But one cannot say for sure until they in fact look into the code.
Ok thanks for the info!
Sometimes, unordered maps are much faster than maps so you should choose wisely what to use
Use All on Problems you Solve with Map or Unordered Map(With Custom Hash) or gp_hash_table(With Custom Hash) And Analyze The performance.
Personally I use Map (most of the Times)
Situation 1 : Once I used Unordered Map(With Custom Hash) It gave me TLE I tried multiple Types of hashes Still It Didn't Worked. With Map It got Accepted.
TLE With Unordered Map Only (Execution Time >=2000 ms):162435874
TLE With Unordered Map + Custom hash (Execution Time >= 2000 ms):162435379
Accepted With Map (Execution Time == 702 ms):162435610
Accepted With gp hash table (Execution Time == 717 ms):162435952
Accepted With gp hash table + custom hash (Execution Time == 686 ms):162435482
Situation 2 : Once I Used Map It Gave me TLE but When I used unordered map It got Accepted.
With Experience You Will Know What To use When.
Your custom hash is lightweight and fast, but vulnerable:
Doing XOR with a random key doesn't help to safeguard against Hash DoS hacks, because this only changes the bucket number. All inserted values still go to the same hash table bucket and time complexity still degenerates to O(N). A more heavyweight custom hash (such as the one suggested by orz) is necessary for real Hash DoS resistance, but it will impact performance to some extent and this will show up in benchmarks too.
No examples for this situation 2?
Check Out This : 158081683 I Took This Custom Hash From neal's blog
Actually Situation 2 Was Long Time ago so I Kind of forgot which problem It was But I still remember What I've learned From that Problem :)
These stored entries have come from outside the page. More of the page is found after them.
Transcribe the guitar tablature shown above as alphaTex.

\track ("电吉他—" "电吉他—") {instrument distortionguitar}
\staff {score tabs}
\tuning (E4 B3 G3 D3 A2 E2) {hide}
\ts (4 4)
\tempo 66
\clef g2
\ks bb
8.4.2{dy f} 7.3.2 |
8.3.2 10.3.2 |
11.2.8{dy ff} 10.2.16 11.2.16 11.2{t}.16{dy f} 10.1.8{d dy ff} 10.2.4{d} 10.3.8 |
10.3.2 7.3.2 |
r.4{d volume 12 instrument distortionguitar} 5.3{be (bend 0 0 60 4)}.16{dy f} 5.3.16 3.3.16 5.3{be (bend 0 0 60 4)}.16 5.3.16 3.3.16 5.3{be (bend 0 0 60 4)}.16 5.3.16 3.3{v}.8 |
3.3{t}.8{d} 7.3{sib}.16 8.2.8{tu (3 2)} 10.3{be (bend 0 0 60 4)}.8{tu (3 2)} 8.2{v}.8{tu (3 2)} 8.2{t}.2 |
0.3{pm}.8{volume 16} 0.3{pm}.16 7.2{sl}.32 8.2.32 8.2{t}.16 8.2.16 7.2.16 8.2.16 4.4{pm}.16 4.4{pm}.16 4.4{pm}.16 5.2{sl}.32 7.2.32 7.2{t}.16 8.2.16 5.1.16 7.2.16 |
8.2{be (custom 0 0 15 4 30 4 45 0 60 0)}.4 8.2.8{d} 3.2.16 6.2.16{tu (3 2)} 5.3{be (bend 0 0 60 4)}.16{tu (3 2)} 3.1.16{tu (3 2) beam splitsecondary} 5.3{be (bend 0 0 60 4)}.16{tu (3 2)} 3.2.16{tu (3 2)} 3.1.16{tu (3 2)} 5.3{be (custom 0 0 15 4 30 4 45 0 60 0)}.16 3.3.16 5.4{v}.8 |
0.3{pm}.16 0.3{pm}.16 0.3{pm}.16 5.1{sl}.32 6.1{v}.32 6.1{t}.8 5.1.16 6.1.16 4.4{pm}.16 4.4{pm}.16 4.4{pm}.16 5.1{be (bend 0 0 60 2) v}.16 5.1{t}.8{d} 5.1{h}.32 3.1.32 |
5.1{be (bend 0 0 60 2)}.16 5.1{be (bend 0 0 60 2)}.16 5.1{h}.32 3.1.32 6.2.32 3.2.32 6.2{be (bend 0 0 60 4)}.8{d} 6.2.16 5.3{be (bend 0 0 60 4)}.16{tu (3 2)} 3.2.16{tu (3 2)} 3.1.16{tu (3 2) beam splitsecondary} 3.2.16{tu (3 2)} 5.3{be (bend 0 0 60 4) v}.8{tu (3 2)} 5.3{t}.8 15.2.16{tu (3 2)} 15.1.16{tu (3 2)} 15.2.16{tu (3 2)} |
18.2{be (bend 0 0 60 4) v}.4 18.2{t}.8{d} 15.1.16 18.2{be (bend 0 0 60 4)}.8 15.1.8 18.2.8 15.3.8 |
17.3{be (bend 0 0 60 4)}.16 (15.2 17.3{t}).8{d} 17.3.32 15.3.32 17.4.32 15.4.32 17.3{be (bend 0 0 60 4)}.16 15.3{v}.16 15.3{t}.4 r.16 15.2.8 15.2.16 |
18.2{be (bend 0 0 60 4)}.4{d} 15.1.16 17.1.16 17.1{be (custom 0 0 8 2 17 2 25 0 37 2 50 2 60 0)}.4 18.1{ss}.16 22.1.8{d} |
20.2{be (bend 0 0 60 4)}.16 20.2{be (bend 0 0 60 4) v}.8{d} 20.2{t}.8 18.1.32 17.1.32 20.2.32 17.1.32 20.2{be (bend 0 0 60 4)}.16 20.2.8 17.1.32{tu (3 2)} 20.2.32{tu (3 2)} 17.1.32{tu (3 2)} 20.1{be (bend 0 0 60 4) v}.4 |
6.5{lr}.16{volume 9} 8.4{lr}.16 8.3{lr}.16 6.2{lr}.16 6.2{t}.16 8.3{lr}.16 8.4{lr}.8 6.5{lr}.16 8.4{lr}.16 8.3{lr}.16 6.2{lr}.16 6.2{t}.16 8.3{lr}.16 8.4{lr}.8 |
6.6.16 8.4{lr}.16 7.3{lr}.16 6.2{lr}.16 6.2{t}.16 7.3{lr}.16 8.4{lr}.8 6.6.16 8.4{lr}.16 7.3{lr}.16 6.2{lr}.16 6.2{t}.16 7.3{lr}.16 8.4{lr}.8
The reason for TLE in this submission is the
mpp.clear();
operation. The std::unordered_map container allocates many buckets, but never reduces their number later (see the unordered_map::rehash documentation). So every clear operation has to go over all these allocated buckets and this is very slow. A workaround is to assign an empty container instead of clearing the old one: 162486169 (218 ms).Removing custom hash makes it somewhat faster 162486256 (187 ms), but leaves vulnerable to hacks.
All of this needs to be compared to std::map 162480822 (202 ms), which is slightly faster than the use of std::unordered_map with custom hash at least for this problem.
BTW, changing
endl
to"\n"
reduces time to 202 ms: 162480822